- _Your assignment_
Retype the stretch from the start of the items through the line containing "ατοχυρωθεί και ότι το" with every line unchanged.
Supplied information section start
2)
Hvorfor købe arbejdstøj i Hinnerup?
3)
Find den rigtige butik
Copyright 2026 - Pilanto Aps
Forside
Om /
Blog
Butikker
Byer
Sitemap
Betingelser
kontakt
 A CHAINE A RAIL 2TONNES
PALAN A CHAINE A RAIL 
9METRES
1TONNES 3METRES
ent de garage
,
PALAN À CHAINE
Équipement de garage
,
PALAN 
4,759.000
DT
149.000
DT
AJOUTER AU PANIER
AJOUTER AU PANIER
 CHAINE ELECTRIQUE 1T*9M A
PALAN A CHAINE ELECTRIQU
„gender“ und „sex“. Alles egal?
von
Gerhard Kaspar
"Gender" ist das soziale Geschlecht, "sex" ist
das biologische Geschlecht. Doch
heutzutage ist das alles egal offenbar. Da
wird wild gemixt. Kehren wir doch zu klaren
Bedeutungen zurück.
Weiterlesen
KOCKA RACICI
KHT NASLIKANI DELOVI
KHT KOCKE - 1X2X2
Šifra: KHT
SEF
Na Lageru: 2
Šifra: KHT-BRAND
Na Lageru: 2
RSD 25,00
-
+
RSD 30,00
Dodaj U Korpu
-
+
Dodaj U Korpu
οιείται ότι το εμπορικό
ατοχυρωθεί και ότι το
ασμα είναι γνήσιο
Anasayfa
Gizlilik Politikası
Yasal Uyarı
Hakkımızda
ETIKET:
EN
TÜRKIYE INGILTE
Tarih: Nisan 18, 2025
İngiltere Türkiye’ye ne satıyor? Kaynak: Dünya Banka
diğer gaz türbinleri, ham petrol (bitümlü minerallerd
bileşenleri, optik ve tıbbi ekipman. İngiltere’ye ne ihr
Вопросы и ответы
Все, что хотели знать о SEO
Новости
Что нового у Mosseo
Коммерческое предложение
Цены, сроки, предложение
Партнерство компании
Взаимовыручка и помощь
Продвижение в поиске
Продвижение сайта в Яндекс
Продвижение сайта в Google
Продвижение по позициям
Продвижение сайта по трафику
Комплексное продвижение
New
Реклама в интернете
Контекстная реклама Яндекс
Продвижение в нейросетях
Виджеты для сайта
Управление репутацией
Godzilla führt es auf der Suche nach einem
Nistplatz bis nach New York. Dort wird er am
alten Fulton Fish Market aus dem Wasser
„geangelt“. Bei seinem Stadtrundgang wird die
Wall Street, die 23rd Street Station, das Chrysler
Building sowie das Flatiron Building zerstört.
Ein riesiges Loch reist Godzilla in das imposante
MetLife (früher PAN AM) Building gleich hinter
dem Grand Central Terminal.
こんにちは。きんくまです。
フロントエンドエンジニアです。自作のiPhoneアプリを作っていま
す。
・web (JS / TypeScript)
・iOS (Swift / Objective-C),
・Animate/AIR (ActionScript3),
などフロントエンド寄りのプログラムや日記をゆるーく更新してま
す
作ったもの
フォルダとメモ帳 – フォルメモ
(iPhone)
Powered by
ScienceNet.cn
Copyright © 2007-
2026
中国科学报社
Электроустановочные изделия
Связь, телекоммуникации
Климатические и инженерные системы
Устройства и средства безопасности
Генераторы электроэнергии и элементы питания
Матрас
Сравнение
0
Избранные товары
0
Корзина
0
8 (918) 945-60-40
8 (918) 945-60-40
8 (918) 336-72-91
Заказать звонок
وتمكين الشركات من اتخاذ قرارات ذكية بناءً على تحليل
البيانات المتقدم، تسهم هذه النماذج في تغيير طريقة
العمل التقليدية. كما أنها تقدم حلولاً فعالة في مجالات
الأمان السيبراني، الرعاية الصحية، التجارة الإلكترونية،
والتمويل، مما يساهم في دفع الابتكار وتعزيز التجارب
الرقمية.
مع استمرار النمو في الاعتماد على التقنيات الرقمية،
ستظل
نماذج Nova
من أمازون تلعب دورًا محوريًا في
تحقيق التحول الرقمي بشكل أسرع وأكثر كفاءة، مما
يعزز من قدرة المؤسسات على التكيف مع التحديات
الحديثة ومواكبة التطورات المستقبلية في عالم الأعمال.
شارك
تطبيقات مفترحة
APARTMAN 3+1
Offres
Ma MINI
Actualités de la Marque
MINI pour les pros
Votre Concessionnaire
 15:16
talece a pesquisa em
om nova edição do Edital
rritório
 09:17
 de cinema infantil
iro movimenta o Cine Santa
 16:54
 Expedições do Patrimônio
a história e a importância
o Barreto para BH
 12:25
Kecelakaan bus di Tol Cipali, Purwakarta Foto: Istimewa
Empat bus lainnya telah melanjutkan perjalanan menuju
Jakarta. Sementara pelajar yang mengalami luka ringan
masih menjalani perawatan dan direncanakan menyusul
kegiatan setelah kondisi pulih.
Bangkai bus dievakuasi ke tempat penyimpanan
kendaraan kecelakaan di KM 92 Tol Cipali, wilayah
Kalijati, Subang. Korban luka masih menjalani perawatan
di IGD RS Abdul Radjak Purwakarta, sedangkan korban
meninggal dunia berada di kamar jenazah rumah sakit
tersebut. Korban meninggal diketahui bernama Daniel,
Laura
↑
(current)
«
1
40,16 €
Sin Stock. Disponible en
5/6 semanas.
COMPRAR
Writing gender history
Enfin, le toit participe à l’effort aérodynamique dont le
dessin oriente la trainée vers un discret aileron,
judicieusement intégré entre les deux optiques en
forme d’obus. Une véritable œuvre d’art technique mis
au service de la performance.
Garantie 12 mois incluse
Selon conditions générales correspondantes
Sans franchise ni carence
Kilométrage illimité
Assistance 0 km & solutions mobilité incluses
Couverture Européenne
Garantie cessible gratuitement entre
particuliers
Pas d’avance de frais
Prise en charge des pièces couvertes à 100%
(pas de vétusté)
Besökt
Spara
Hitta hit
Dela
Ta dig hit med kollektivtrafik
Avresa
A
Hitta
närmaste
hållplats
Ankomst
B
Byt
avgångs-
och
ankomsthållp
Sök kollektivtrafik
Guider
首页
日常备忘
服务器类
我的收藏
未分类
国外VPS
Supplied information section end
- _Task output_
2)
Hvorfor købe arbejdstøj i Hinnerup?
3)
Find den rigtige butik
Copyright 2026 - Pilanto Aps
Forside
Om /
Blog
Butikker
Byer
Sitemap
Betingelser
kontakt
 A CHAINE A RAIL 2TONNES
PALAN A CHAINE A RAIL 
9METRES
1TONNES 3METRES
ent de garage
,
PALAN À CHAINE
Équipement de garage
,
PALAN 
4,759.000
DT
149.000
DT
AJOUTER AU PANIER
AJOUTER AU PANIER
 CHAINE ELECTRIQUE 1T*9M A
PALAN A CHAINE ELECTRIQU
„gender“ und „sex“. Alles egal?
von
Gerhard Kaspar
"Gender" ist das soziale Geschlecht, "sex" ist
das biologische Geschlecht. Doch
heutzutage ist das alles egal offenbar. Da
wird wild gemixt. Kehren wir doch zu klaren
Bedeutungen zurück.
Weiterlesen
KOCKA RACICI
KHT NASLIKANI DELOVI
KHT KOCKE - 1X2X2
Šifra: KHT
SEF
Na Lageru: 2
Šifra: KHT-BRAND
Na Lageru: 2
RSD 25,00
-
+
RSD 30,00
Dodaj U Korpu
-
+
Dodaj U Korpu
οιείται ότι το εμπορικό
ατοχυρωθεί και ότι το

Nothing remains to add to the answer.